= Beginning of Section =

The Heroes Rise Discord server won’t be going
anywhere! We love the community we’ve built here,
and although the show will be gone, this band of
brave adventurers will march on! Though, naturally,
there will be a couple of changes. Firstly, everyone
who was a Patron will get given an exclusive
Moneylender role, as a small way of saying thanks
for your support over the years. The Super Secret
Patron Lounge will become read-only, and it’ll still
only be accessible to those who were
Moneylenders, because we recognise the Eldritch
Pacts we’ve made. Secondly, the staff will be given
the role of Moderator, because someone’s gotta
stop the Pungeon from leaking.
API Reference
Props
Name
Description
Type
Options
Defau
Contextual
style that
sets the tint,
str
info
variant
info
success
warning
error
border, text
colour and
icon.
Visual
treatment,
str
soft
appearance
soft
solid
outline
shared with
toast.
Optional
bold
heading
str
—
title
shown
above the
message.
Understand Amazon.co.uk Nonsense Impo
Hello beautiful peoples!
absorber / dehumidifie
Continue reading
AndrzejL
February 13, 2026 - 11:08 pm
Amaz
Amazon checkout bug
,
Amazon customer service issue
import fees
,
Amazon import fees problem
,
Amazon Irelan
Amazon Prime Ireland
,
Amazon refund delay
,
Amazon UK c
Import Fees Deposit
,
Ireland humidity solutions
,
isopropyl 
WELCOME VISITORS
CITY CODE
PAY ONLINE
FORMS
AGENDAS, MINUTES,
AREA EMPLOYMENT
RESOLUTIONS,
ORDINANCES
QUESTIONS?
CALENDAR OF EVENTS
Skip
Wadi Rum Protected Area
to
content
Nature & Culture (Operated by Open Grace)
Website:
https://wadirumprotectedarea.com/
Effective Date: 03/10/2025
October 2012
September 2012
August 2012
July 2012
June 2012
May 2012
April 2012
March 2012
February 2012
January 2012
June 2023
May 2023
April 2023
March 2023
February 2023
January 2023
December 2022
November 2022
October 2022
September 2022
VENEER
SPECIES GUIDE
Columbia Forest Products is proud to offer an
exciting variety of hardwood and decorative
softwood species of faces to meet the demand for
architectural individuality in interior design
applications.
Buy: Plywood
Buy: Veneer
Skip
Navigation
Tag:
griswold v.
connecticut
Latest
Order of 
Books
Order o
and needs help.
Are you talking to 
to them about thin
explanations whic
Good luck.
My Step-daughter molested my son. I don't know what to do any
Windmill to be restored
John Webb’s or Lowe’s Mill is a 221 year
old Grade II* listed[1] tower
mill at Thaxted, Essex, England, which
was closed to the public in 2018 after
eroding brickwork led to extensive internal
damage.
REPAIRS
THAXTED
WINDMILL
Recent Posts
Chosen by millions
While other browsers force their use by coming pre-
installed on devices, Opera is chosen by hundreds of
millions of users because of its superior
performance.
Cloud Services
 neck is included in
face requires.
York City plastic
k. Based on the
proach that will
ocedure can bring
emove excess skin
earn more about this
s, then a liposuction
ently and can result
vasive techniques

= End of Section =

# EXERCISE AIM
List every line from all the records above as a numbered list, one line per item, with blank lines left out.

# OUTPUT BELOW
1. The Heroes Rise Discord server won’t be going
2. anywhere! We love the community we’ve built here,
3. and although the show will be gone, this band of
4. brave adventurers will march on! Though, naturally,
5. there will be a couple of changes. Firstly, everyone
6. who was a Patron will get given an exclusive
7. Moneylender role, as a small way of saying thanks
8. for your support over the years. The Super Secret
9. Patron Lounge will become read-only, and it’ll still
10. only be accessible to those who were
11. Moneylenders, because we recognise the Eldritch
12. Pacts we’ve made. Secondly, the staff will be given
13. the role of Moderator, because someone’s gotta
14. stop the Pungeon from leaking.
15. API Reference
16. Props
17. Name
18. Description
19. Type
20. Options
21. Defau
22. Contextual
23. style that
24. sets the tint,
25. str
26. info
27. variant
28. info
29. success
30. warning
31. error
32. border, text
33. colour and
34. icon.
35. Visual
36. treatment,
37. str
38. soft
39. appearance
40. soft
41. solid
42. outline
43. shared with
44. toast.
45. Optional
46. bold
47. heading
48. str
49. —
50. title
51. shown
52. above the
53. message.
54. Understand Amazon.co.uk Nonsense Impo
55. Hello beautiful peoples!
56. absorber / dehumidifie
57. Continue reading
58. AndrzejL
59. February 13, 2026 - 11:08 pm
60. Amaz
61. Amazon checkout bug
62. ,
63. Amazon customer service issue
64. import fees
65. ,
66. Amazon import fees problem
67. ,
68. Amazon Irelan
69. Amazon Prime Ireland
70. ,
71. Amazon refund delay
72. ,
73. Amazon UK c
74. Import Fees Deposit
75. ,
76. Ireland humidity solutions
77. ,
78. isopropyl 
79. WELCOME VISITORS
80. CITY CODE
81. PAY ONLINE
82. FORMS
83. AGENDAS, MINUTES,
84. AREA EMPLOYMENT
85. RESOLUTIONS,
86. ORDINANCES
87. QUESTIONS?
88. CALENDAR OF EVENTS
89. Skip
90. Wadi Rum Protected Area
91. to
92. content
93. Nature & Culture (Operated by Open Grace)
94. Website:
95. https://wadirumprotectedarea.com/
96. Effective Date: 03/10/2025
97. October 2012
98. September 2012
99. August 2012
100. July 2012
101. June 2012
102. May 2012
103. April 2012
104. March 2012
105. February 2012
106. January 2012
107. June 2023
108. May 2023
109. April 2023
110. March 2023
111. February 2023
112. January 2023
113. December 2022
114. November 2022
115. October 2022
116. September 2022
117. VENEER
118. SPECIES GUIDE
119. Columbia Forest Products is proud to offer an
120. exciting variety of hardwood and decorative
121. softwood species of faces to meet the demand for
122. architectural individuality in interior design
123. applications.
124. Buy: Plywood
125. Buy: Veneer
126. Skip
127. Navigation
128. Tag:
129. griswold v.
130. connecticut
131. Latest
132. Order of 
133. Books
134. Order o
135. and needs help.
136. Are you talking to 
137. to them about thin
138. explanations whic
139. Good luck.
140. My Step-daughter molested my son. I don't know what to do any
141. Windmill to be restored
142. John Webb’s or Lowe’s Mill is a 221 year
143. old Grade II* listed[1] tower
144. mill at Thaxted, Essex, England, which
145. was closed to the public in 2018 after
146. eroding brickwork led to extensive internal
147. damage.
148. REPAIRS
149. THAXTED
150. WINDMILL
151. Recent Posts
152. Chosen by millions
153. While other browsers force their use by coming pre-
154. installed on devices, Opera is chosen by hundreds of
155. millions of users because of its superior
156. performance.
157. Cloud Services
158.  neck is included in
159. face requires.
160. York City plastic
161. k. Based on the
162. proach that will
163. ocedure can bring
164. emove excess skin
165. earn more about this
166. s, then a liposuction
167. ently and can result
168. vasive techniques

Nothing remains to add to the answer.